<<<<

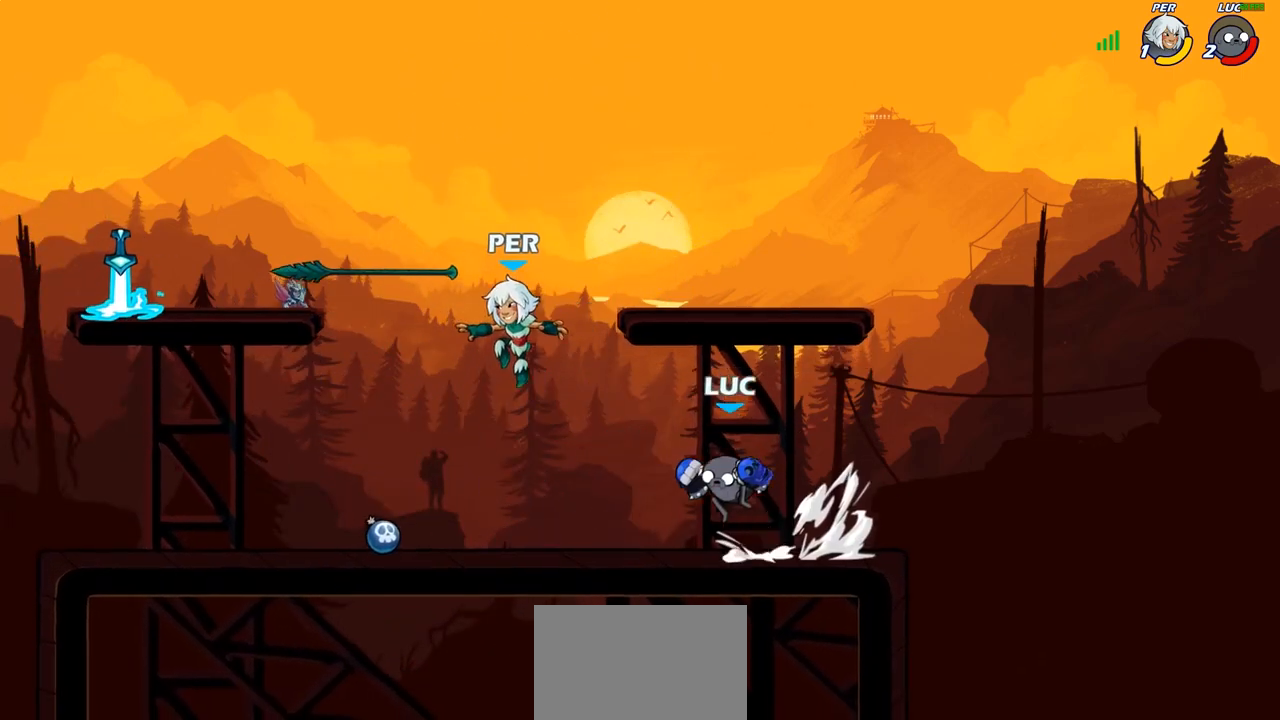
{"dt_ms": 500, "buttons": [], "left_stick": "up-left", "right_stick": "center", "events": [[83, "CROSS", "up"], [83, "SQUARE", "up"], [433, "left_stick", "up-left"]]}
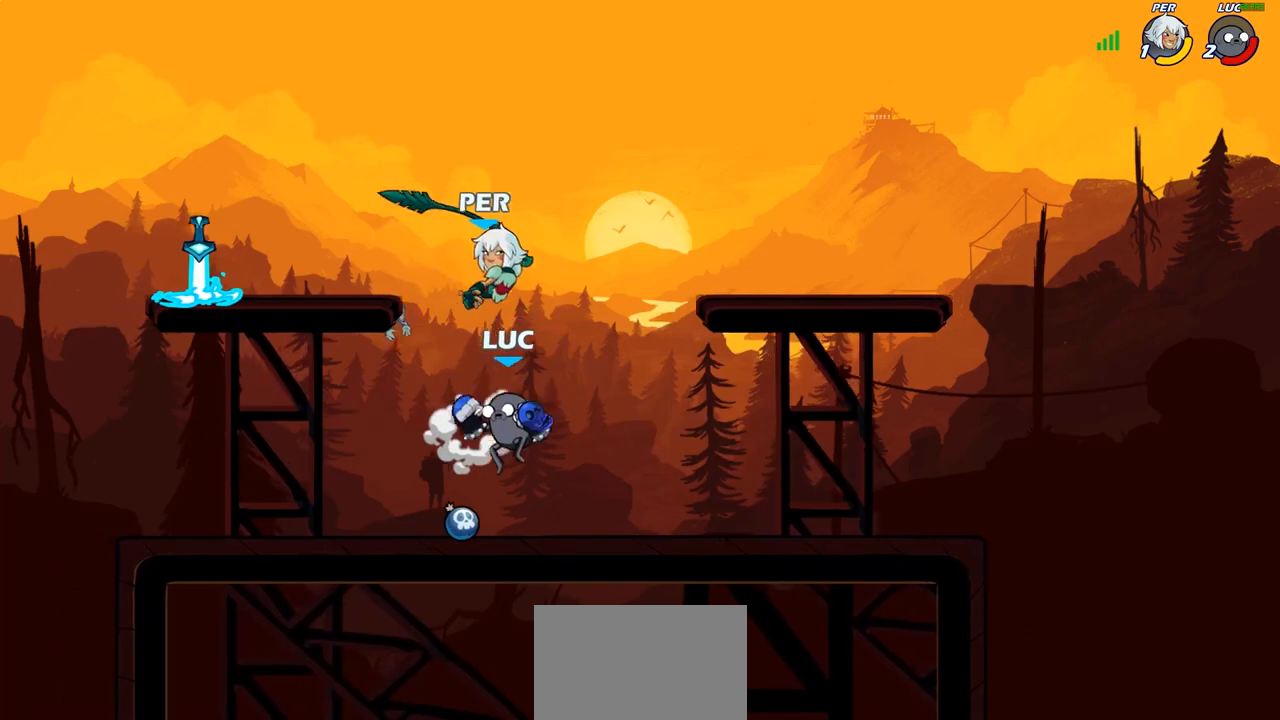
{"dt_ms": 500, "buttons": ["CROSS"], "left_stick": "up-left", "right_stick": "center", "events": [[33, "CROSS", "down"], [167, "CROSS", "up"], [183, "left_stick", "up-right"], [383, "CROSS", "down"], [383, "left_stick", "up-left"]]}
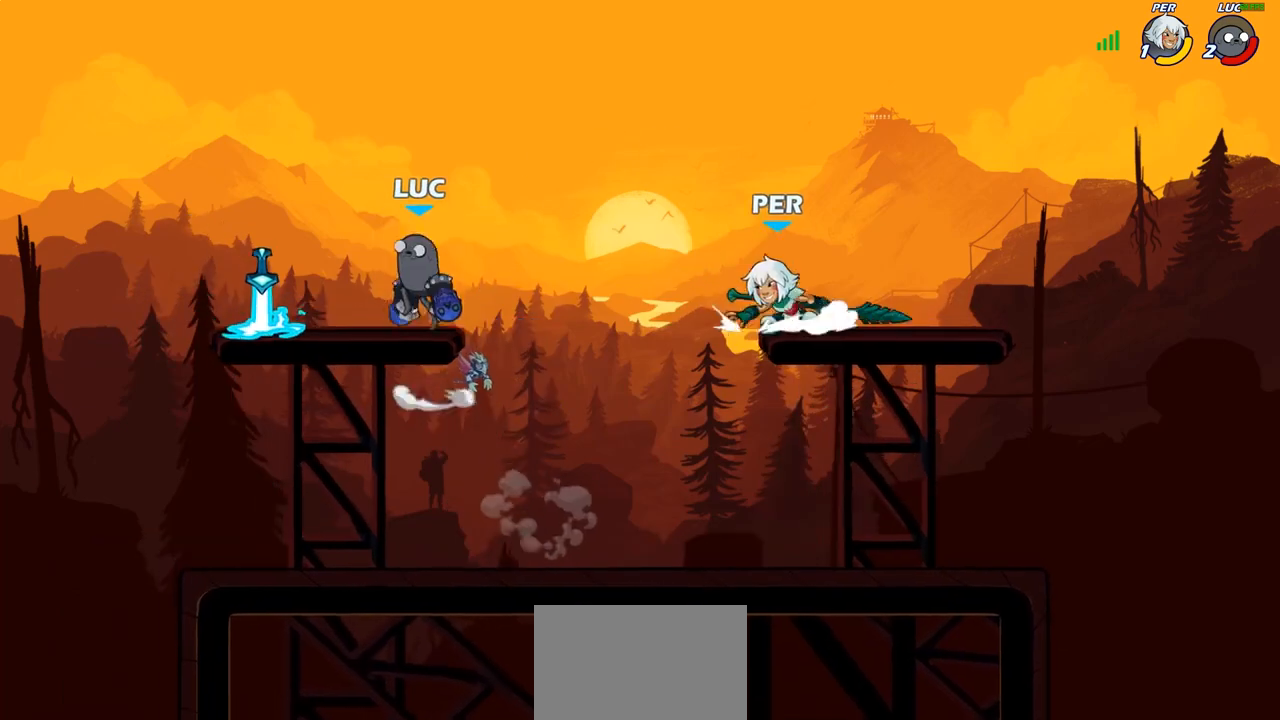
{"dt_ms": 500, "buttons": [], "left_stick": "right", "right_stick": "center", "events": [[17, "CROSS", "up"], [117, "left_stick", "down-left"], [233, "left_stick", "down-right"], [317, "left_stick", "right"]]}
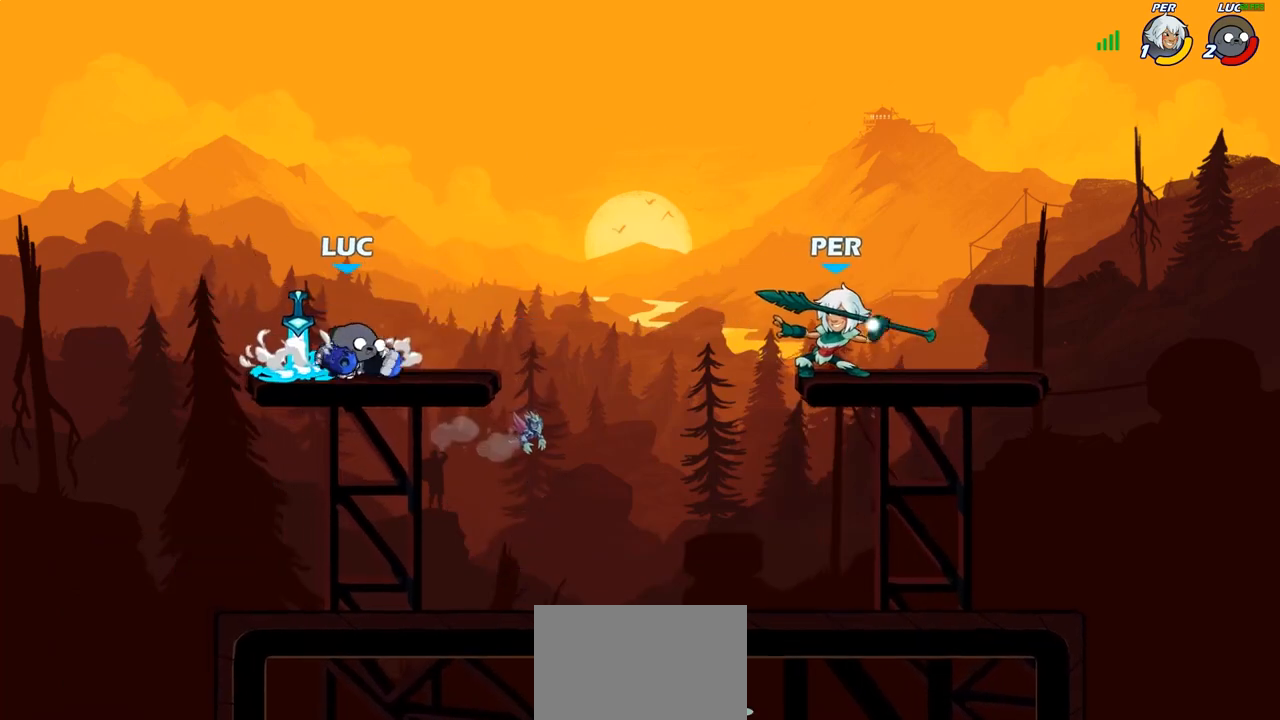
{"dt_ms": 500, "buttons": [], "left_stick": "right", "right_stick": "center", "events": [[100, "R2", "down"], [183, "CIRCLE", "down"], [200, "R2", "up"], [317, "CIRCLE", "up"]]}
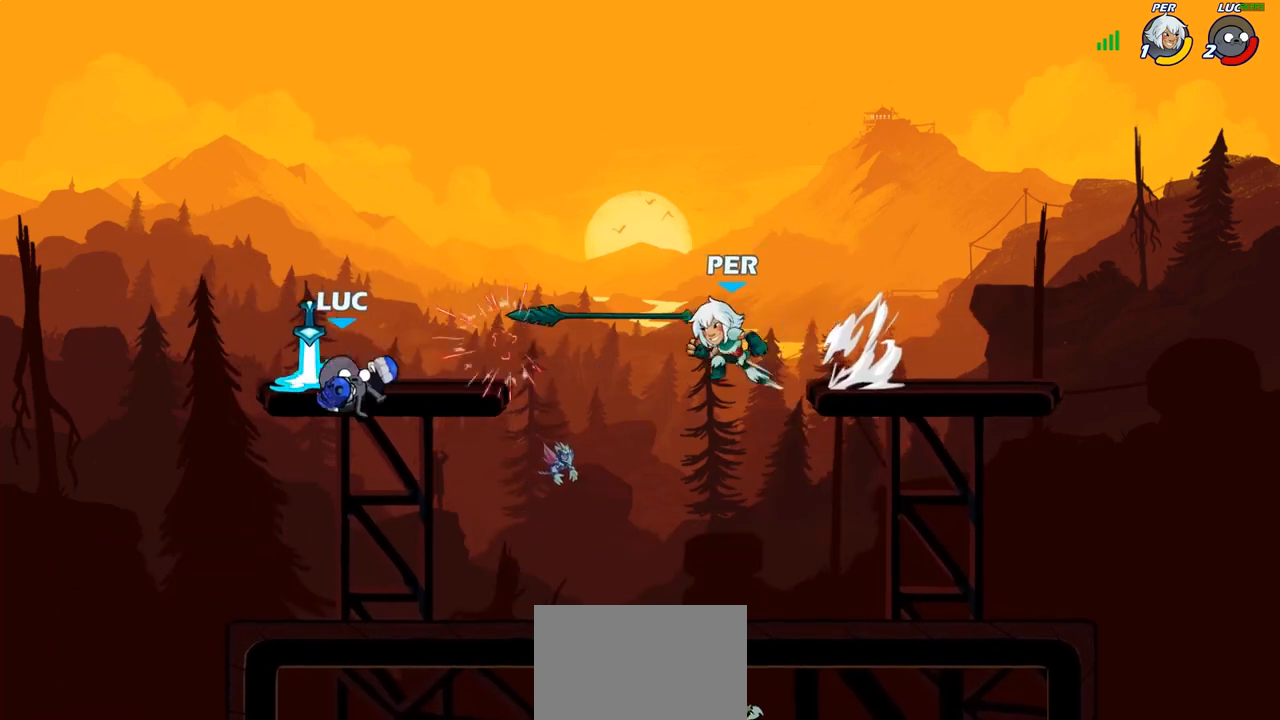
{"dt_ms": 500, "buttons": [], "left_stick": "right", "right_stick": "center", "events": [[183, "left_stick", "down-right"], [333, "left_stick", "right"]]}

>>>>

Type the listing above out again exactly, and omit all pictures.

▸ **Solution to this task**:
{"dt_ms": 500, "buttons": [], "left_stick": "up-left", "right_stick": "center", "events": [[83, "CROSS", "up"], [83, "SQUARE", "up"], [433, "left_stick", "up-left"]]}
{"dt_ms": 500, "buttons": ["CROSS"], "left_stick": "up-left", "right_stick": "center", "events": [[33, "CROSS", "down"], [167, "CROSS", "up"], [183, "left_stick", "up-right"], [383, "CROSS", "down"], [383, "left_stick", "up-left"]]}
{"dt_ms": 500, "buttons": [], "left_stick": "right", "right_stick": "center", "events": [[17, "CROSS", "up"], [117, "left_stick", "down-left"], [233, "left_stick", "down-right"], [317, "left_stick", "right"]]}
{"dt_ms": 500, "buttons": [], "left_stick": "right", "right_stick": "center", "events": [[100, "R2", "down"], [183, "CIRCLE", "down"], [200, "R2", "up"], [317, "CIRCLE", "up"]]}
{"dt_ms": 500, "buttons": [], "left_stick": "right", "right_stick": "center", "events": [[183, "left_stick", "down-right"], [333, "left_stick", "right"]]}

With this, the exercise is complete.